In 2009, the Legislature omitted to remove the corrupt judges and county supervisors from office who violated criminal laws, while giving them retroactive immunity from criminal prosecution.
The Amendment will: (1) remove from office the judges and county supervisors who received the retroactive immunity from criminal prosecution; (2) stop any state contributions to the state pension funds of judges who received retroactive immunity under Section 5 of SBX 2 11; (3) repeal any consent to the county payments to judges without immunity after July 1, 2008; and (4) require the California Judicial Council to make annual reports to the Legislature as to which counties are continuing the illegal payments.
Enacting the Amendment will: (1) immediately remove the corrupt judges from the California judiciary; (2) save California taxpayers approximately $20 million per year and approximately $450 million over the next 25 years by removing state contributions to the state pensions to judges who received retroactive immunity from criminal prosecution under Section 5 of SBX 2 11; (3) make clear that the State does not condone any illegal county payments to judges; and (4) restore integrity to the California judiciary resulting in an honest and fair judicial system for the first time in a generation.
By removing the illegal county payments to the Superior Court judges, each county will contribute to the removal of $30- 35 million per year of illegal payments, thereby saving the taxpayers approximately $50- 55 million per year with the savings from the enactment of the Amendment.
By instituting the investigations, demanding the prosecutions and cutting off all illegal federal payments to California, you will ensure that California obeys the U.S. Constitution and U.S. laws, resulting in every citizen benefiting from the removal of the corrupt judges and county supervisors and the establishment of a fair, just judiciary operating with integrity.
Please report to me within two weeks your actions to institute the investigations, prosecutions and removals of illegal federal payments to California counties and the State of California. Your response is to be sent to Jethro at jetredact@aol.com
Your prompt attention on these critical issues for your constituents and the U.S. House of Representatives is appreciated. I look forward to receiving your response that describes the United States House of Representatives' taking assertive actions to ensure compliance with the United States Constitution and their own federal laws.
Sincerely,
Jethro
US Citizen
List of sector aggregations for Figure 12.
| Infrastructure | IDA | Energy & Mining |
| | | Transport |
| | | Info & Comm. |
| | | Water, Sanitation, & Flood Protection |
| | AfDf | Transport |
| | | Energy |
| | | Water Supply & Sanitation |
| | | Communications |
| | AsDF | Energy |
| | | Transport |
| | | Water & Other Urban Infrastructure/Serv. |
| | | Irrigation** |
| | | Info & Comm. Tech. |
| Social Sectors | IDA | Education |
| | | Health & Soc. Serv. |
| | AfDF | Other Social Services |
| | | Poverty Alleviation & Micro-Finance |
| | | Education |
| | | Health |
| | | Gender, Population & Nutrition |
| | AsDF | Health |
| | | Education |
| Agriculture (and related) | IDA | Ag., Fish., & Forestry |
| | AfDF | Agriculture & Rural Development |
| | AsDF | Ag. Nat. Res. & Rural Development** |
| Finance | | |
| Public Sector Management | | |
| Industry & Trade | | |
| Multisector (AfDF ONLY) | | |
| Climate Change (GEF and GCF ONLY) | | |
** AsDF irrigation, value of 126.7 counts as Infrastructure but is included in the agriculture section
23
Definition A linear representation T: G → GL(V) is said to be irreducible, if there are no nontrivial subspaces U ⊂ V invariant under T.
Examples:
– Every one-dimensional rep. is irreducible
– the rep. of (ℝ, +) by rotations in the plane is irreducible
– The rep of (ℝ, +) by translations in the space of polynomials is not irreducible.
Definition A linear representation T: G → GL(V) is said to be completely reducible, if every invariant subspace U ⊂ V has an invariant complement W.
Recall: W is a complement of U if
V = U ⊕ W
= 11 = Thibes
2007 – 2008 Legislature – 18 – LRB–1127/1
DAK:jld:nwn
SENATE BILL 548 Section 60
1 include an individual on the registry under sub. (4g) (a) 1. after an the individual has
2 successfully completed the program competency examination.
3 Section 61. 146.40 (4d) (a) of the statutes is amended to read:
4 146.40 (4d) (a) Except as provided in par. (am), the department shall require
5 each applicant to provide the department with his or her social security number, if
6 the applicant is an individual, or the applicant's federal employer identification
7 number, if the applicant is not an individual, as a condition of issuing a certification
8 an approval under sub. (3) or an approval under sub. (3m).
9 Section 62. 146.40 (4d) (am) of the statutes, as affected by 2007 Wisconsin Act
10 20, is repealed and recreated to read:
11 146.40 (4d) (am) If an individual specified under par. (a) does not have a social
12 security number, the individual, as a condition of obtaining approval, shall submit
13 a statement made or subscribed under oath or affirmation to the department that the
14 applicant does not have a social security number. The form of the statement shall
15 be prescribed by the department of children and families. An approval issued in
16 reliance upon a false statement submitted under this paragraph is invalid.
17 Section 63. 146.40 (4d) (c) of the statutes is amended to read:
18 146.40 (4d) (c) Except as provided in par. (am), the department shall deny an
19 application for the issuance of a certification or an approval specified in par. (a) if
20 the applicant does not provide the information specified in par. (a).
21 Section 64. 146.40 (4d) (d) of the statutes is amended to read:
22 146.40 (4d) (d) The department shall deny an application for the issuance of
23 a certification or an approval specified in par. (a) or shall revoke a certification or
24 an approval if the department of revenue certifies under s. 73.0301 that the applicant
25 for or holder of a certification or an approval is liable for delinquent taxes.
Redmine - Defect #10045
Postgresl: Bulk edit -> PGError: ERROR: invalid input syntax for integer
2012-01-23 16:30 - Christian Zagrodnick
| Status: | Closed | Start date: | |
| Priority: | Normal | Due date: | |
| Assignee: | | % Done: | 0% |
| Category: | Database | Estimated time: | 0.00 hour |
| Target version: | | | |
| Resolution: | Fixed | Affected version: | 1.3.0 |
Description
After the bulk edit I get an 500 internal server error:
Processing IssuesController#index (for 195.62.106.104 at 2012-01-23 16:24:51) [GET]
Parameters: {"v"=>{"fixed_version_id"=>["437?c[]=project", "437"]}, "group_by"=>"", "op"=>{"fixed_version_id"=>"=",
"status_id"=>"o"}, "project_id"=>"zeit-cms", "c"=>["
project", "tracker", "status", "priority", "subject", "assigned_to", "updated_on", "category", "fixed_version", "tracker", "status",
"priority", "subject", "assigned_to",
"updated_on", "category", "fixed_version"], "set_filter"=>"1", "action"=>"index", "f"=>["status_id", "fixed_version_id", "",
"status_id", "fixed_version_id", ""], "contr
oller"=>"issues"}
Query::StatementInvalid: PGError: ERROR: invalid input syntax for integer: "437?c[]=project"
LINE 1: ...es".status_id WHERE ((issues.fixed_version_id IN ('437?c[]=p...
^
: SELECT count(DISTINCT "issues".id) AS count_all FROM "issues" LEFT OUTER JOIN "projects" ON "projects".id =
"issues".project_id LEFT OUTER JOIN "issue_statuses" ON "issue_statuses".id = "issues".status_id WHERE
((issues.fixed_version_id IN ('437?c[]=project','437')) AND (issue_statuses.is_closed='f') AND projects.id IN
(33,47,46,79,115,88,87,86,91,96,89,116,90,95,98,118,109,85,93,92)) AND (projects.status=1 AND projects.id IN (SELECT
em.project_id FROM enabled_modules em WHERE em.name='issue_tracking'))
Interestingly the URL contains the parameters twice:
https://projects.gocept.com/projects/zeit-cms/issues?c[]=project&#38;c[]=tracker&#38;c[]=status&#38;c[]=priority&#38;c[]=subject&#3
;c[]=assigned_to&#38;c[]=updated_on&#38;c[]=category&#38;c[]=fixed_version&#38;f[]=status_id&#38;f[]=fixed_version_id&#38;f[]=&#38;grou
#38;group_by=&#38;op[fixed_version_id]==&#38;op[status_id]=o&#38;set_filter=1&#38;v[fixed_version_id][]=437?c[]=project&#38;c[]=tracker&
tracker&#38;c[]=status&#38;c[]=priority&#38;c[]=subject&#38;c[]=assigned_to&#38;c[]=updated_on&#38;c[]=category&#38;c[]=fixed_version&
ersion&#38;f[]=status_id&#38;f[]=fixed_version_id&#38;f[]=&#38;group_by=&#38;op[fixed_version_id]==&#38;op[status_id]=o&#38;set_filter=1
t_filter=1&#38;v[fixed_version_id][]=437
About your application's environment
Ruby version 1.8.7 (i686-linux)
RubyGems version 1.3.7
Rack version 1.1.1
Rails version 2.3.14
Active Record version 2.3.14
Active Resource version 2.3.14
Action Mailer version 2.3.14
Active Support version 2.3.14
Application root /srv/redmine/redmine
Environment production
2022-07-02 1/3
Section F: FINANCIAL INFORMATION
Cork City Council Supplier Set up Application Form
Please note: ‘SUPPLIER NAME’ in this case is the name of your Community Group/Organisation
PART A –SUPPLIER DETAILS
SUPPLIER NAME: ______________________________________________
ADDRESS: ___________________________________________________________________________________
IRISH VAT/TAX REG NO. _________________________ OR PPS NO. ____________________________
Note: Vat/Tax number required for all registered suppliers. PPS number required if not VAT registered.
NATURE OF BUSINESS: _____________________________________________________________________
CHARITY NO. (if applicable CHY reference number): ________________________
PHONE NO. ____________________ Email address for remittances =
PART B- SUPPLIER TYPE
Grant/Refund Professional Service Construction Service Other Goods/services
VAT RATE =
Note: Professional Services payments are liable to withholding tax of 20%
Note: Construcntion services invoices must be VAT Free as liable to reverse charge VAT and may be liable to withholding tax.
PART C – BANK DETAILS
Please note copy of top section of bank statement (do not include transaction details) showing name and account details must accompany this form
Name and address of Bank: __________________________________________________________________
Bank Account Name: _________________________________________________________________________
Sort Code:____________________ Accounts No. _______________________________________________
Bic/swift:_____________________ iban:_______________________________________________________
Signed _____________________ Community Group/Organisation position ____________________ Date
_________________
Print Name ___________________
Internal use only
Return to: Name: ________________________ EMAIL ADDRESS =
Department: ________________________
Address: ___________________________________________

━━━━━━━━

Above are the entries. Output exactly the lines beginning with the line that has "((issues.fixed_version_id IN ('437?c[]=project','437'))" and ending with the line that has "IRISH VAT/TAX REG".

((issues.fixed_version_id IN ('437?c[]=project','437')) AND (issue_statuses.is_closed='f') AND projects.id IN
(33,47,46,79,115,88,87,86,91,96,89,116,90,95,98,118,109,85,93,92)) AND (projects.status=1 AND projects.id IN (SELECT
em.project_id FROM enabled_modules em WHERE em.name='issue_tracking'))
Interestingly the URL contains the parameters twice:
https://projects.gocept.com/projects/zeit-cms/issues?c[]=project&#38;c[]=tracker&#38;c[]=status&#38;c[]=priority&#38;c[]=subject&#3
;c[]=assigned_to&#38;c[]=updated_on&#38;c[]=category&#38;c[]=fixed_version&#38;f[]=status_id&#38;f[]=fixed_version_id&#38;f[]=&#38;grou
#38;group_by=&#38;op[fixed_version_id]==&#38;op[status_id]=o&#38;set_filter=1&#38;v[fixed_version_id][]=437?c[]=project&#38;c[]=tracker&
tracker&#38;c[]=status&#38;c[]=priority&#38;c[]=subject&#38;c[]=assigned_to&#38;c[]=updated_on&#38;c[]=category&#38;c[]=fixed_version&
ersion&#38;f[]=status_id&#38;f[]=fixed_version_id&#38;f[]=&#38;group_by=&#38;op[fixed_version_id]==&#38;op[status_id]=o&#38;set_filter=1
t_filter=1&#38;v[fixed_version_id][]=437
About your application's environment
Ruby version 1.8.7 (i686-linux)
RubyGems version 1.3.7
Rack version 1.1.1
Rails version 2.3.14
Active Record version 2.3.14
Active Resource version 2.3.14
Action Mailer version 2.3.14
Active Support version 2.3.14
Application root /srv/redmine/redmine
Environment production
2022-07-02 1/3
Section F: FINANCIAL INFORMATION
Cork City Council Supplier Set up Application Form
Please note: ‘SUPPLIER NAME’ in this case is the name of your Community Group/Organisation
PART A –SUPPLIER DETAILS
SUPPLIER NAME: ______________________________________________
ADDRESS: ___________________________________________________________________________________
IRISH VAT/TAX REG NO. _________________________ OR PPS NO. ____________________________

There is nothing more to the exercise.